Collected and Transcribed by

Sue Rekkas

 

Steamboats and Steamboatmen of the Upper Mississippi

by George B. Merrick,

The Saturday Evening Post of Burlington, Iowa,

July 25, 1914, page 1.

 

DeSMET

 

     Built at St. Louis, Mo., 1872; 485 tons; 162 h. p. Captain Joseph La Barge, in his memoirs published under the title; “Early Navigation of the Missouri,” edited by Captain (now Brigadier) M. H. Chittenden, relates the history of this boat as follows:  “ I remained at home all the winter of 1871-1872, when I again got tired of doing nothing; and being bred to the steamboat business, and not daring to turn my hand to anything else, commenced building another boat.  She was completed by the middle of summer, named “DeSmet,” in honor of the distinguished Jesuit missionary.  I at once took a contract to transport freight from St.

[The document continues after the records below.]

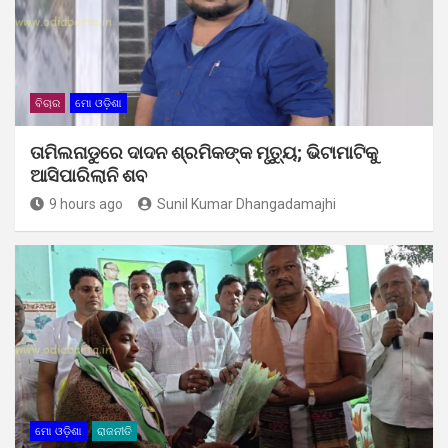
ବିଚାର
ମୋ ଓଡ଼ିଶା
ତାମିଲନାଡୁରେ ଦାଦନ ଶ୍ରମିକଙ୍କ ମୃତ୍ୟୁ; ଭିଟାମାଟିକୁ
ଆସିପାରିଲାନି ଶବ
9 hours ago
Sunil Kumar Dhangadamajhi
ମୋ ଓଡ଼ିଶା
ରାଜନୀତି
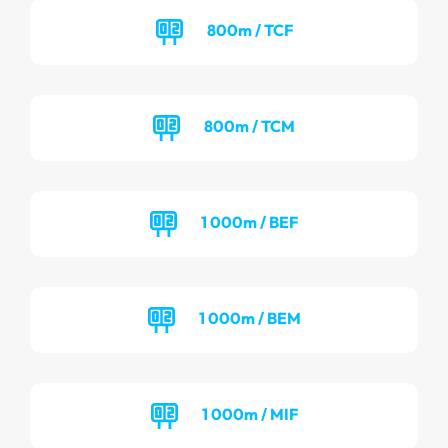
800m / TCF
800m / TCM
1 000m / BEF
1 000m / BEM
1 000m / MIF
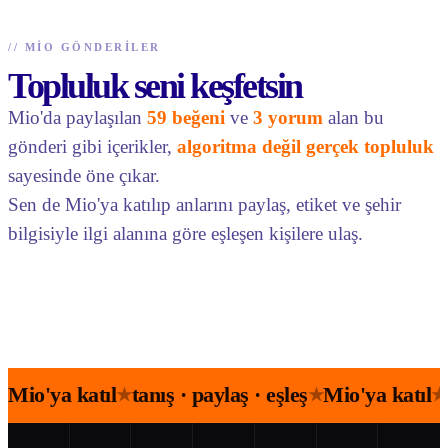
//
MIO GÖNDERILER
Topluluk seni keşfetsin
Mio'da paylaşılan
59 beğeni
ve
3 yorum
alan bu
gönderi gibi içerikler,
algoritma değil gerçek topluluk
sayesinde öne çıkar.
Sen de Mio'ya katılıp anlarını paylaş, etiket ve şehir
bilgisiyle ilgi alanına göre eşleşen kişilere ulaş.
Mio'ya katıl
tanış · paylaş · eşleş
Mio'ya katıl
★
★
★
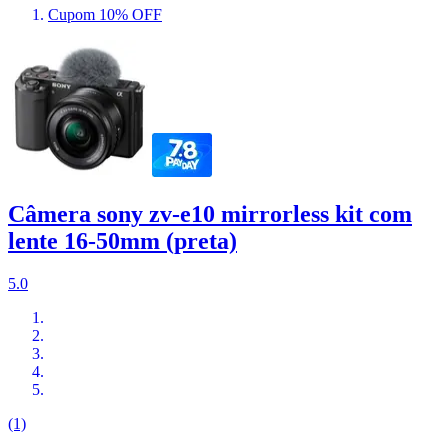
Cupom 10% OFF
Câmera sony zv-e10 mirrorless kit com
lente 16-50mm (preta)
5.0
(1)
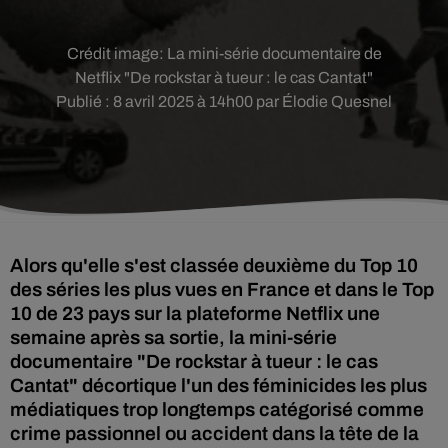
Crédit image:
La mini-série documentaire de
Netflix "De rockstar à tueur : le cas Cantat"
Publié : 8 avril 2025 à 14h00 par Élodie Quesnel
Alors qu'elle s'est classée deuxième du Top 10
des séries les plus vues en France et dans le Top
10 de 23 pays sur la plateforme Netflix une
semaine après sa sortie, la mini-série
documentaire "De rockstar à tueur : le cas
Cantat" décortique l'un des féminicides les plus
médiatiques trop longtemps catégorisé comme
crime passionnel ou accident dans la tête de la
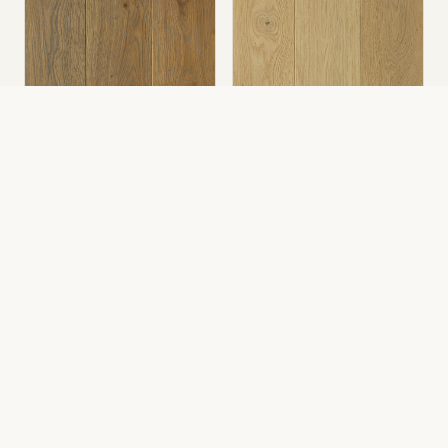
3417
P-5200
Grey
Pure Nature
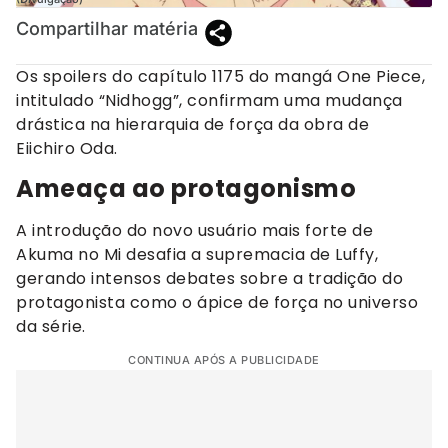
Compartilhar matéria
Os spoilers do capítulo 1175 do mangá One Piece,
intitulado “Nidhogg”, confirmam uma mudança
drástica na hierarquia de força da obra de
Eiichiro Oda.
Ameaça ao protagonismo
A introdução do novo usuário mais forte de
Akuma no Mi desafia a supremacia de Luffy,
gerando intensos debates sobre a tradição do
protagonista como o ápice de força no universo
da série.
CONTINUA APÓS A PUBLICIDADE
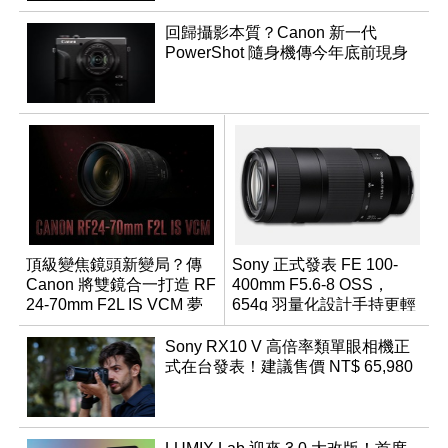
回歸攝影本質？Canon 新一代
PowerShot 隨身機傳今年底前現身
頂級變焦鏡頭新變局？傳
Sony 正式發表 FE 100-
Canon 將雙鏡合一打造 RF
400mm F5.6-8 OSS，
24-70mm F2L IS VCM 夢
654g 羽量化設計手持更輕
幻規格
鬆
Sony RX10 V 高倍率類單眼相機正
式在台發表！建議售價 NT$ 65,980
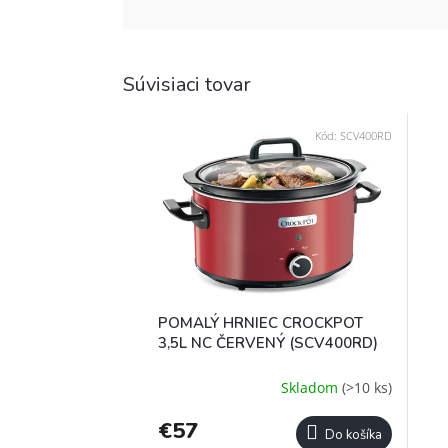
Súvisiaci tovar
Kód:
SCV400RD
POMALÝ HRNIEC CROCKPOT
3,5L NC ČERVENÝ (SCV400RD)
Skladom
(>10 ks)
€57
Do košíka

Louis to Shreveport, La., for the construction of the Southern Pacific railroad.  This enterprise was disastrous in the extreme.  I found the Red River without water enough at the mouth for me to enter, all of it going down the Bayou Atchafalaya.  I did not get away from there until January, having had to import one hundred mules at my own expense to get the freight through, bales of cotton for my return trip.  The enterprise was so disastrous that I was released from the contract.  I secured fifteen hundred bales of cotton for my return trip to St. Louis, but the winter was severe and I was stopped by ice at Helena, Ark., and had to send the freight on by rail.  Take it all in all the season’s venture was a most ruinous one.”

 

     The DeSmet did not arrive at St. Louis until February, 1873.  Captain La Barge again contracted to go to the Red River for the railroad company, and this time made a profitable run.  Returning to St. Louis he put his boat into the Missouri River trade, making a trip to Fort Benton, and getting back to St. Louis in July, and entering the Alton trade in opposition to the Eagle Packet Company for the balance of the season.  In 1874 he again entered the Alton trade under an arrangement with John S. McCune, who long controlled the trade on this part of the river; but in March of this year--1874--while Captain McCune was in Jefferson City on business, he was taken sick with pneumonia, and died on day after his return to St. Louis.  The death of Captain McCune disarranged Captain La Barge’s plans, and he sold the “DeSmet” to the Eagle Packet Company.  She was running in the Alton trade in 1875 and 1876, Captain Leyhe in command.  Do not know what became of her afterward.

 

EMILIE (First)

 

     Pronounced “Emily,” although spelled in the French form--a side wheel boat with independent engine--one of the first.  Owned by the American Fur Company of St. Louis.  In 1841 she was at St. Peters, now Mendota, Minn., for a cargo of furs for the owners, Joseph La Barge master and pilot.  Captain M. H. Chittenden, United States Engineer Corps, in his “Early Navigation on the Missouri,” which is in effect a biography of Captain La Barge, says that she was running on the Missouri on 1840, and that Captain La Barge was then pilot.  The “Emilie” was snagged and sunk in Emilie Bend, Missouri River, 1842.  She was named in honor of Pierre Choteau’s wife.

 

EMILIE (Second)

 

      A very fine side-wheel boat, designed, built, owned and commanded by Captain Joseph La Barge, and named for one of his daughters, who in turn had been named in honor of Pierre Choteau’s wife.